When Beck won the Grammy Award for Best Album in 2015 for Morning Phase, which Kanye thought should have gone to Beyoncé, he had yet again become creator of serene music for introverts a la Sea Change, of acoustic guitar soul-soothers for shrinking violets and wallflowers. Having once had my Latin teacher youtube ‘The Golden Age’ to the class in year 11 while we were grinding through the Cambridge Latin Course – my first Beck experience – my hormonal, antagonising sixteen year old self ignorantly dismissed Beck as a moping, whingeing, whining waif who was not cool like David Bowie and not worthy of my honourable attention.
This is a man old enough to be my dad getting back to being young and hip and wearing jeans that are street-wise skinny.
Then I heard ‘Up all Night’ and thought, what the hell happened? Listening to ‘Dreams’, the stomping lead single from Colors, was, for me, like watching a teenager undergoing his induction into the loosening power of alcohol: for the first time he senses the very stuff of life coursing within him. He feels like he can run for miles. He is no longer satisfied with lurking in the shadows. He has his heart unrestrainedly set on getting up onto the dancefloor and getting down.
The Sexy Beck of ‘E-Pro’ and The Information is back. This is Fifa ‘17 Soundtrack Beck. This is a man old enough to be my dad getting back to being young and hip and wearing jeans that are street-wise skinny. Right from the get-go in the eponymous opening track, the drums and guitars are rainbow-bright, the keyboards are wound in the window-glint of an early evening autumn sunshine; the slick, shimmering, highly stylised vocals fire it all as if calling from heaven. The whole album basks in this rich, saturated primary-colour production. Here we have something big, ambitious, eyeing the prizes of money and glory. Slower Beck Ballads – ‘Fix Me’, ‘Dear Life’ – are still present, but firmly belonging to the new, reverb-heavy, uplifting guard.

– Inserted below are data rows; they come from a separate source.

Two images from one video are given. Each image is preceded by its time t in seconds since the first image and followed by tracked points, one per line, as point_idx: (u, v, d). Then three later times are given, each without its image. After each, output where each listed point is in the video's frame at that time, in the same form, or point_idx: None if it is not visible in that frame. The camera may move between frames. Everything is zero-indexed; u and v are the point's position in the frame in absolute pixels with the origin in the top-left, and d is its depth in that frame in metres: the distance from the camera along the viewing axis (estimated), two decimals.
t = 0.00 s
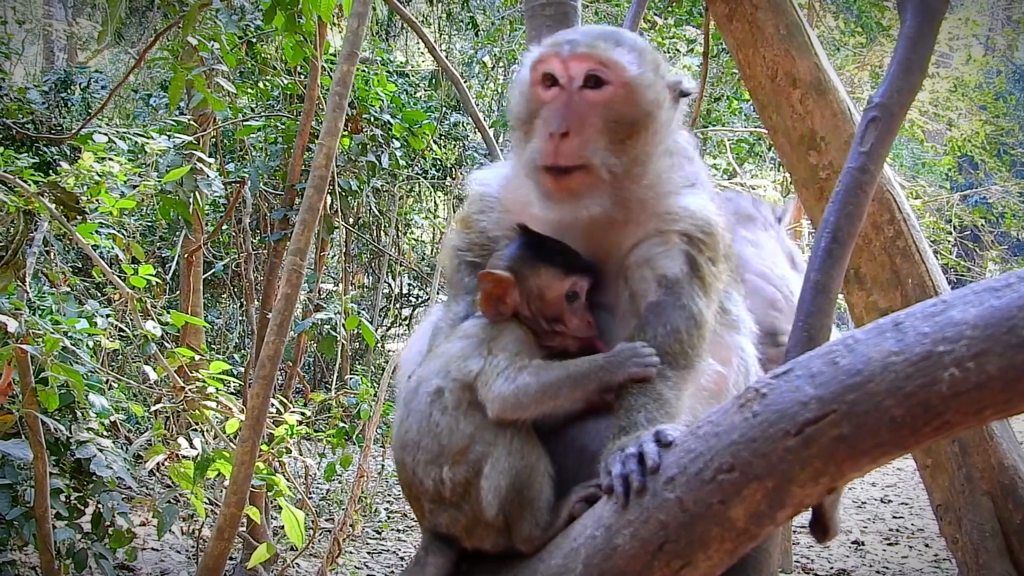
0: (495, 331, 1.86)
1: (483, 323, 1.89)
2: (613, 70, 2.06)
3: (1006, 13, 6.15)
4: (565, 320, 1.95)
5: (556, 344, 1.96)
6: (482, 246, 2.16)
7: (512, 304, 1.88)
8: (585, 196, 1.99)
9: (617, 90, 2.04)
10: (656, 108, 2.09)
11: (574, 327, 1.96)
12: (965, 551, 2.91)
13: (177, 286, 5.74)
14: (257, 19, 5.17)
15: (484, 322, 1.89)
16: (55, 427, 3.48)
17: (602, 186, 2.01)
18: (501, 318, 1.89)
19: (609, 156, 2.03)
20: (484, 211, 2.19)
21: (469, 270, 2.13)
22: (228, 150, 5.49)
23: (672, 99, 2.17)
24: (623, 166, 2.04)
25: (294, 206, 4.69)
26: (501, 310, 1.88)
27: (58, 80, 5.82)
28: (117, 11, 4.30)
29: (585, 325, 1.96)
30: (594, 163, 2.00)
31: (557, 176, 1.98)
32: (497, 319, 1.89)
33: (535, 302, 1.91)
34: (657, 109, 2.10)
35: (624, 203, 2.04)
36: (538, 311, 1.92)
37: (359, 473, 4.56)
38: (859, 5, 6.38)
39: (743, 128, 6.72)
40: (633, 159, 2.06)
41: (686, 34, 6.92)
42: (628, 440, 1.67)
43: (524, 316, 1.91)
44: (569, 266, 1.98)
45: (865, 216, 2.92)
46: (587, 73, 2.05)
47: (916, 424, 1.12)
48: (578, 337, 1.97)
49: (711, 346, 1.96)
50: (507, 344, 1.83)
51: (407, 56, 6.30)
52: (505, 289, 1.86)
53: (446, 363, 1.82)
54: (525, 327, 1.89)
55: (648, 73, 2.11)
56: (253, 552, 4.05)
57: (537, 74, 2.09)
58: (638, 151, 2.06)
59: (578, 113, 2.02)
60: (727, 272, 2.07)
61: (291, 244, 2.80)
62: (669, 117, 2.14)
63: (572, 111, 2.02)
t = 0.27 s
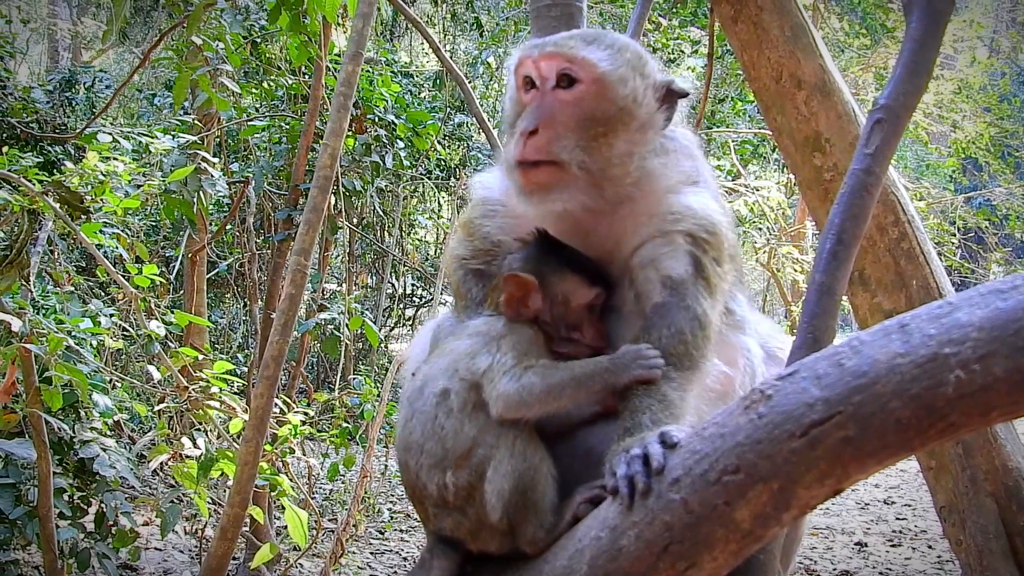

That ballad, ‘Dear Life’, opens with a Beatle-esque honky-tonk piano that echoes McCartney’s ‘Lady Madonna’. In fact, this record is infused with the Paul McCartney, “I have to admit this is getting better” view of life rather than John Lennon’s “It can’t get no worse” cynicism. If all pop music is to be summarised as a battle between these two emotional forces, of optimism and deflation, love and war, light and dark, life and death, then Beck has determinedly shifted his allegiance once again from the side looking down to the side looking up.
Colors is fashioned in a world that is impeccably lovely and undyingly positive, where there is a spoonful of sugar for every bitter dose of medicine, where help is never far away. Beck celebrates a McCartney-esque vision of novelty and fun that might be sweet enough to make some sick. Though, as can only be expected after decades of craft, there is a maturity of emotion beneath it all which can only gain my respect.